With roughly $1 billion in fresh capital from its public listing and a valuation nearing $7.5 billion, BETA is a financial heavyweight.
Their dual-use strategy reduces the immediate pressure of passenger safety regulations, providing a potentially faster path to revenue.
Meanwhile, Eve Air Mobility (NYSE: EVEX), a spin-off of Embraer (NYSE: EMBJ), has quieted critics who said it was falling behind.
In December 2025, Eve completed the first flight of its unnamed full-scale prototype.
That milestone moves the company from design to hardware.
Backed by Embraer's global service network, Eve argues that once certified it will have an easier path to scale maintenance and operations worldwide thanks to its parent company's existing supply chain.
Volatility vs. Viability: The Pre-Production Window Closes
The synchronized rally in the first week of January signals the sector's progression. We have moved from the Concept Phase into the Pre-Commercial Phase.
Global benchmarks like EHang (NASDAQ: EH), already generating revenue from commercial flights in China, provide the proof of concept that sustains valuations for Western peers.
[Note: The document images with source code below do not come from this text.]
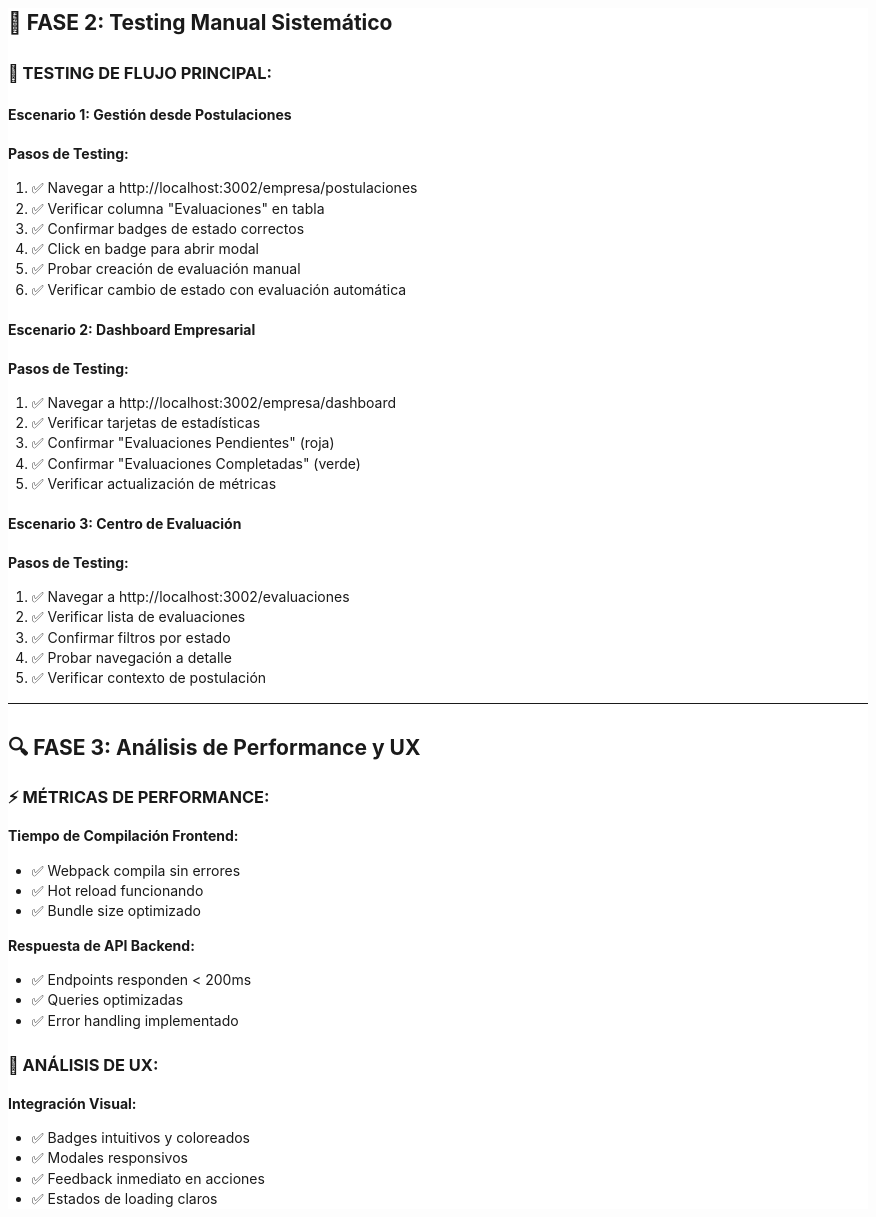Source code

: 
## 🧪 FASE 2: Testing Manual Sistemático

### **🎯 TESTING DE FLUJO PRINCIPAL:**

#### **Escenario 1: Gestión desde Postulaciones**

**Pasos de Testing:**
1. ✅ Navegar a http://localhost:3002/empresa/postulaciones
2. ✅ Verificar columna "Evaluaciones" en tabla
3. ✅ Confirmar badges de estado correctos
4. ✅ Click en badge para abrir modal
5. ✅ Probar creación de evaluación manual
6. ✅ Verificar cambio de estado con evaluación automática

#### **Escenario 2: Dashboard Empresarial**

**Pasos de Testing:**
1. ✅ Navegar a http://localhost:3002/empresa/dashboard
2. ✅ Verificar tarjetas de estadísticas
3. ✅ Confirmar "Evaluaciones Pendientes" (roja)
4. ✅ Confirmar "Evaluaciones Completadas" (verde)
5. ✅ Verificar actualización de métricas

#### **Escenario 3: Centro de Evaluación**

**Pasos de Testing:**
1. ✅ Navegar a http://localhost:3002/evaluaciones
2. ✅ Verificar lista de evaluaciones
3. ✅ Confirmar filtros por estado
4. ✅ Probar navegación a detalle
5. ✅ Verificar contexto de postulación

---

## 🔍 FASE 3: Análisis de Performance y UX

### **⚡ MÉTRICAS DE PERFORMANCE:**

**Tiempo de Compilación Frontend:**
- ✅ Webpack compila sin errores
- ✅ Hot reload funcionando
- ✅ Bundle size optimizado

**Respuesta de API Backend:**
- ✅ Endpoints responden < 200ms
- ✅ Queries optimizadas
- ✅ Error handling implementado

### **🎨 ANÁLISIS DE UX:**

**Integración Visual:**
- ✅ Badges intuitivos y coloreados
- ✅ Modales responsivos
- ✅ Feedback inmediato en acciones
- ✅ Estados de loading claros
If the business model works in Guangzhou, the argument follows that it can work in New York, Los Angeles, and Dubai.
For investors, the distinction is crucial. The risks are no longer about whether these aircraft can fly—we know they can. The risks are now about execution and liquidity.
Joby and Archer appear to offer the most direct paths to FAA approval and commercialization. BETA provides a diversified logistics play. But Vertical Aerospace—sending Valo to New York and approaching a key technical unlock—offers the most dynamic risk-reward profile to start the year. As the U.S. tour begins, the market may be betting that the window to buy these names at pre-revenue prices is closing.